Another noticed his tool handing out gloomy verdicts even to people who had scored well, and understood that the fix was not in the code at all — it was in knowing how a real human being reads a number about their own future.
One had to teach the model that “equity,” in his table, meant direct stocks as distinct from mutual funds — a distinction every banker carries instinctively and the machine had blurred. Another fed his quality dashboard the real vocabulary of his lab, the compliance terms an auditor would actually recognise, until it stopped drifting toward generic charts. One simply could not abide that focus timers quietly lie when you switch browser tabs, and kept refining until his stayed honest to the clock.
None of these are big features. They are the fingerprints of experience. The AI supplied fluency; the humans supplied the thousand small judgments that separate something that looks right from something that is right. As one of them put it, the most important skill he developed was learning to slow down and check — to interrogate the polished result rather than accept it.
What stayed with me
When the projects were done, four things stayed with me.
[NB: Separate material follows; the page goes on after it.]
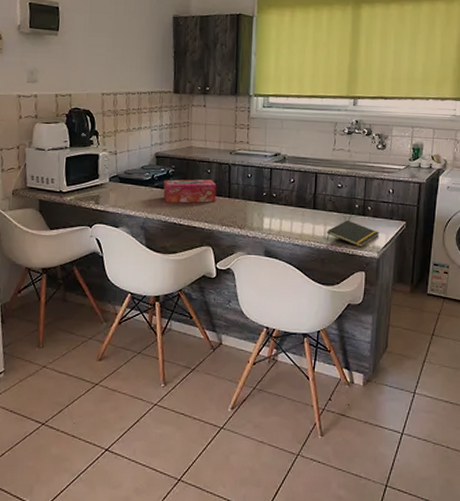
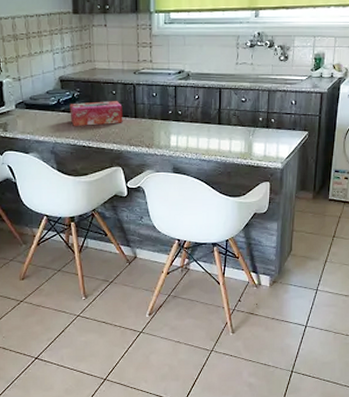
notepad: present [326,219,380,248] -> none [231,133,283,159]

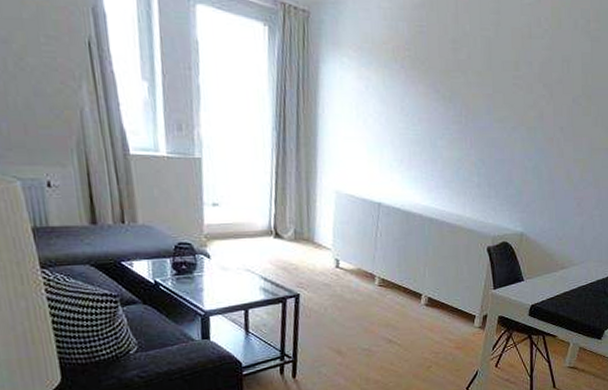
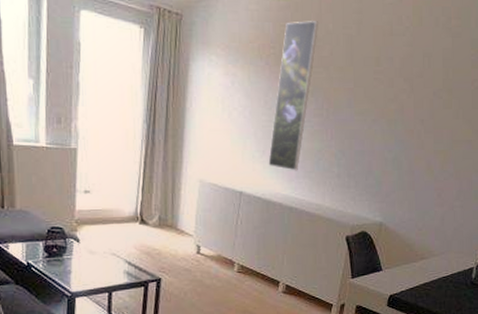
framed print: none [406,21,455,181] -> present [268,21,318,171]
They wanted to make the world a little better — and now they could. Every one of these tools was, underneath, an attempt to mend some small corner of life: to help a freelancer charge fairly, to help a family understand its money, to help an anxious professional face what is coming. For years, people like this could only describe the thing they wished existed and then wait for someone else to build it. This time they built it themselves.
They became curious again. Somewhere on the long climb up a career, the play tends to drain out of work. What I saw here was its return — accomplished adults turning an idea over in their hands, squashing it and reshaping it and seeing what else it might become, exactly the way a child plays with a lump of play dough. There was real delight in the room. I had almost forgotten what that looks like.
They brought their business acumen to bear. They didn’t just build; they weighed. What is worth measuring. What a user will actually do. Where simplicity beats sophistication. More than one of them had to talk the AI out of features — logins, databases, dashboards stacked on dashboards — because their instinct for what a product truly needs was sharper than the machine’s enthusiasm for what it could add.
And their experience turned out to be the asset, not the obstacle. There is a lazy story we tell about technology: that it belongs to the young, that the years which give you grey hair also leave you behind. This cohort put the lie to it. The very experience that supposedly makes someone “too set in their ways to learn to code” was exactly what let them aim a powerful new instrument at problems they understood better than anyone in the building. They did not need to become programmers. They needed only to stay themselves.
So if there is one thing for you to take from all this, it is that the tool is the same for everyone — what differs is what you bring to it. AI will write code for anyone, but it rewards only the person who knows what is worth building and can sense when the answer is quietly wrong. Used to dodge the thinking, it produces confident nonsense — the false confidence I watch my youngest students walk in with. Used to extend thinking you have already done, it produces something real. That judgment is not a young person’s gift or an old person’s; it is an earned one. So if you have spent years building genuine expertise in some corner of the world, and were told somewhere along the way that the technology had passed you by — it hasn’t. It has been waiting for you to pick it up.
Every one of these projects began as a single sentence from someone who knew precisely what they wanted to see in the world. I cannot wait to find out what they build next.
Written reflecting on the work and the critical reflection reports of the AI course cohort, PGDM Tech (IIM Sirmaur × NSE Academy), 2025.